Lawrence North Wildcats
- Position: Wide receiver

Personal information
- Listed height: 6 ft 5 in (1.96 m)
- Listed weight: 195 lb (88 kg)

Career information
- High school: Lawrence North (Indianapolis, Indiana)

= Monshun Sales =

American high school football player

Monshun Sales is an American football wide receiver at Lawrence North High School in Indianapolis, Indiana. He is a five-star recruit and one of the top prospects in the class of 2027.

==Early life==
Sales spent his early years in Birmingham, Alabama, before relocating to Indianapolis, Indiana, in 2021. He grew up playing football and enrolled at Lawrence North High School in Indianapolis, where he joined the football and track teams. As a sophomore with the football team, Sales caught 34 passes for 568 yards and seven touchdowns. He also qualified for the state track championships in the 100 metres, 200 metres and the long jump, winning a silver medal in the 200 metres. Sales also was part of a 4 × 100 metres relay team that won the state title.
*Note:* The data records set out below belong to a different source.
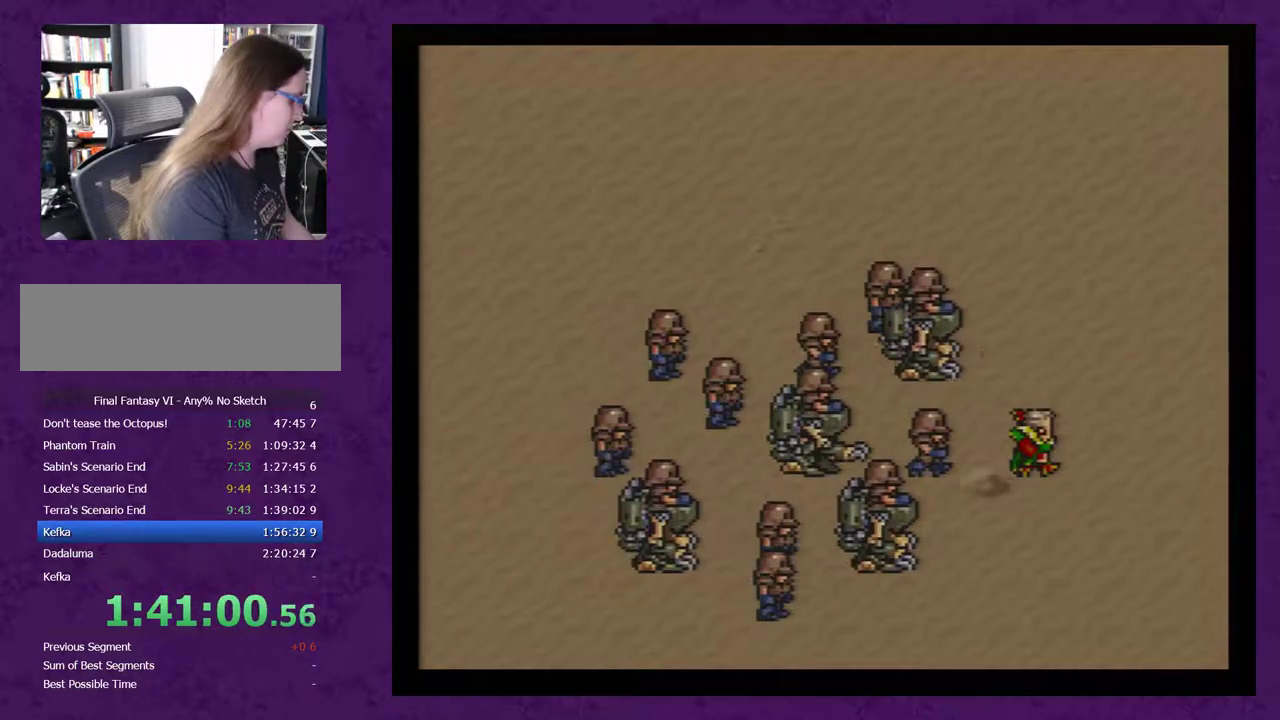
Gameplay with a controller (Nintendo layout); each line is a JSON object with the inputs held at the frame after it. "events" lists button and stick changes between this image and that frame as [ms after this image, input, new state], when the widget could be followed in between. Not read: L3 R3.
{"buttons": ["A"], "events": [[50, "A", "up"], [100, "A", "down"], [200, "A", "up"], [300, "A", "down"], [383, "A", "up"], [450, "A", "down"]]}
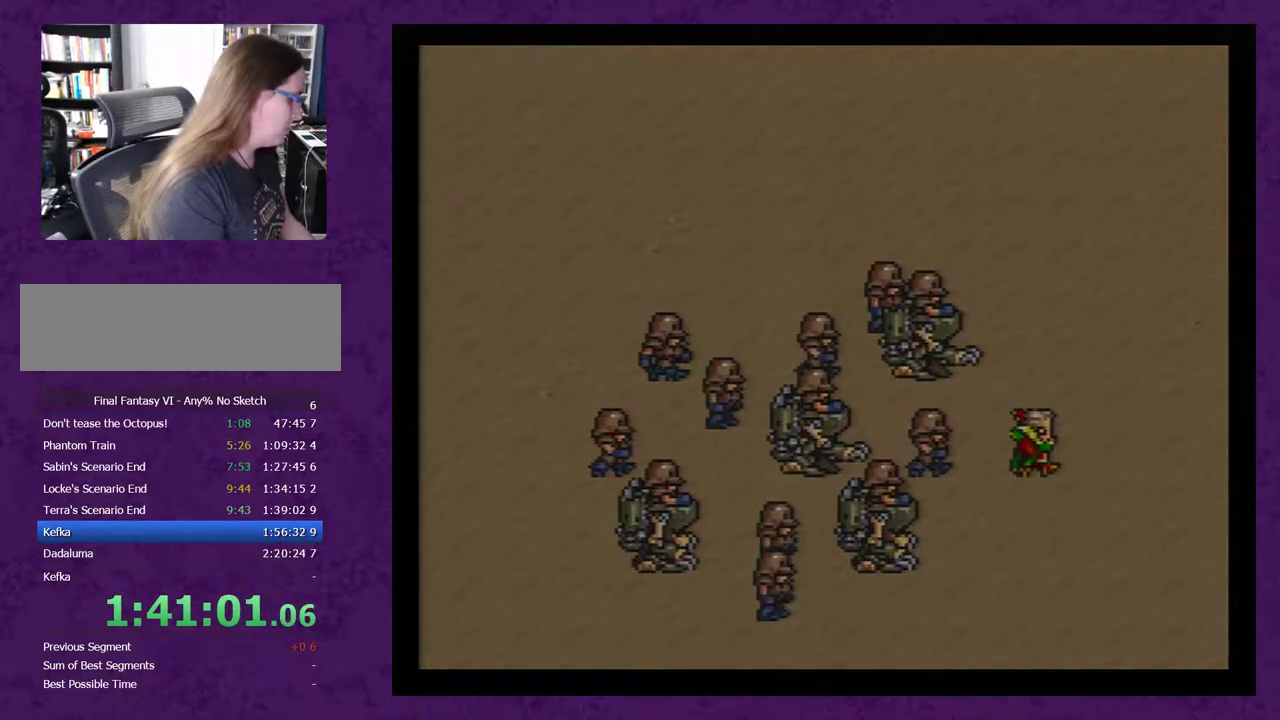
{"buttons": [], "events": [[50, "A", "up"], [100, "A", "down"], [200, "A", "up"]]}
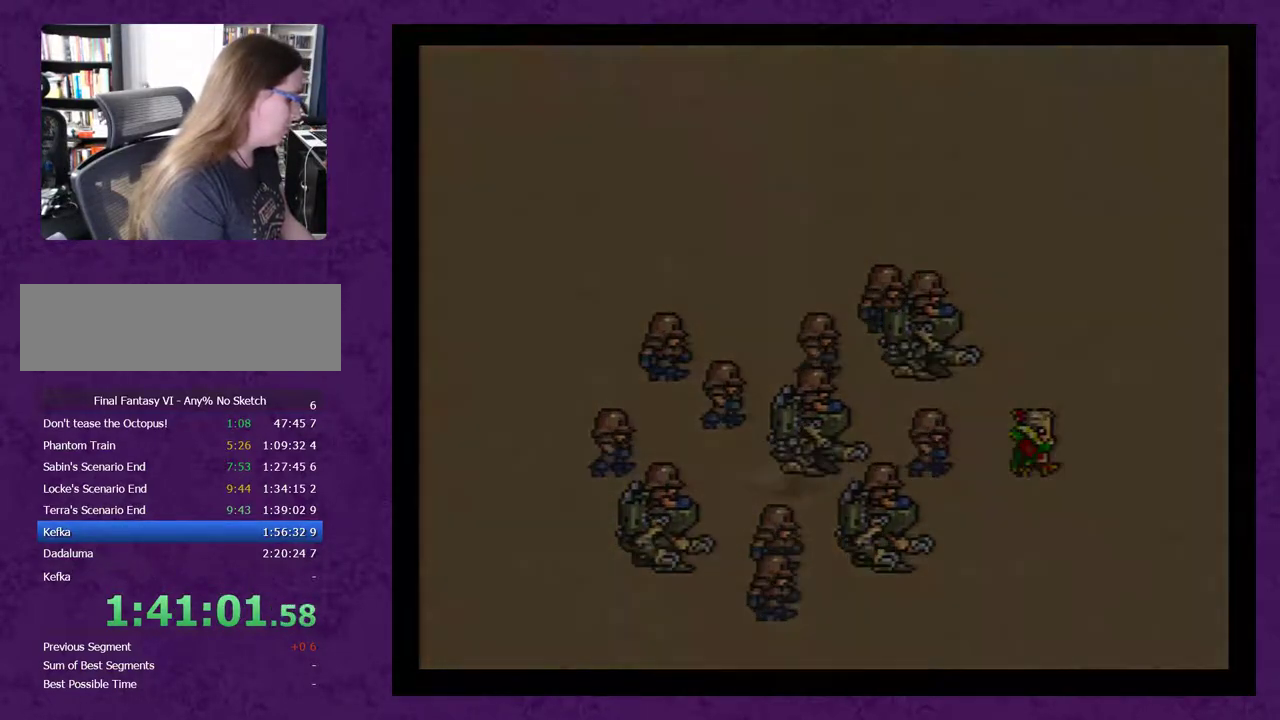
{"buttons": [], "events": [[167, "A", "down"], [200, "A", "up"], [300, "A", "down"], [317, "A", "up"], [383, "A", "down"], [483, "A", "up"]]}
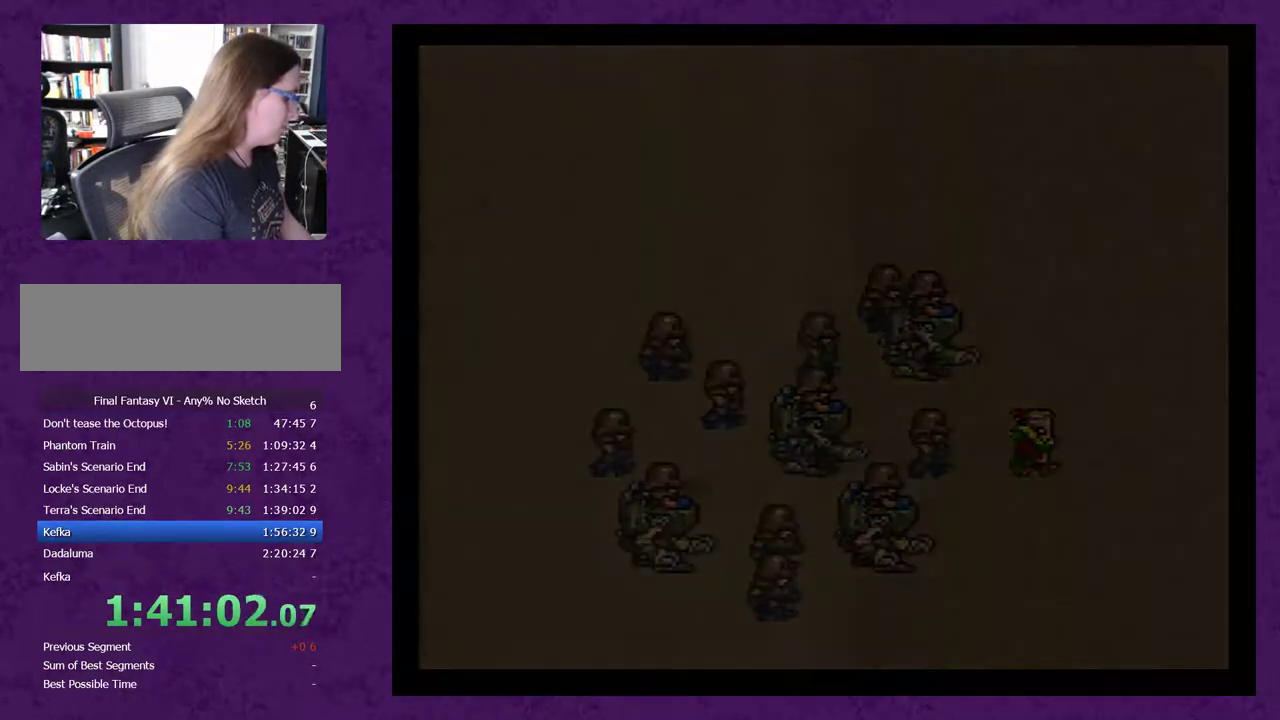
{"buttons": ["A"], "events": [[50, "A", "down"], [100, "A", "up"], [200, "A", "down"], [267, "A", "up"], [350, "A", "down"], [417, "A", "up"], [467, "A", "down"]]}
As a junior in 2025, Sales tallied 37 receptions for 794 yards and nine touchdowns on offense along with 56 tackles while appearing at safety on defense. He was invited to the 2026 Navy All-American Bowl.

Sales is a consensus five-star prospect and the number one wide receiver recruit in the class of 2027 according to 247Sports. He is also ranked among the top 10 overall prospects in the nation by 247Sports and Rivals.com. He committed to play college football for the Indiana Hoosiers in July 2026, becoming the highest-ranked recruit in program history.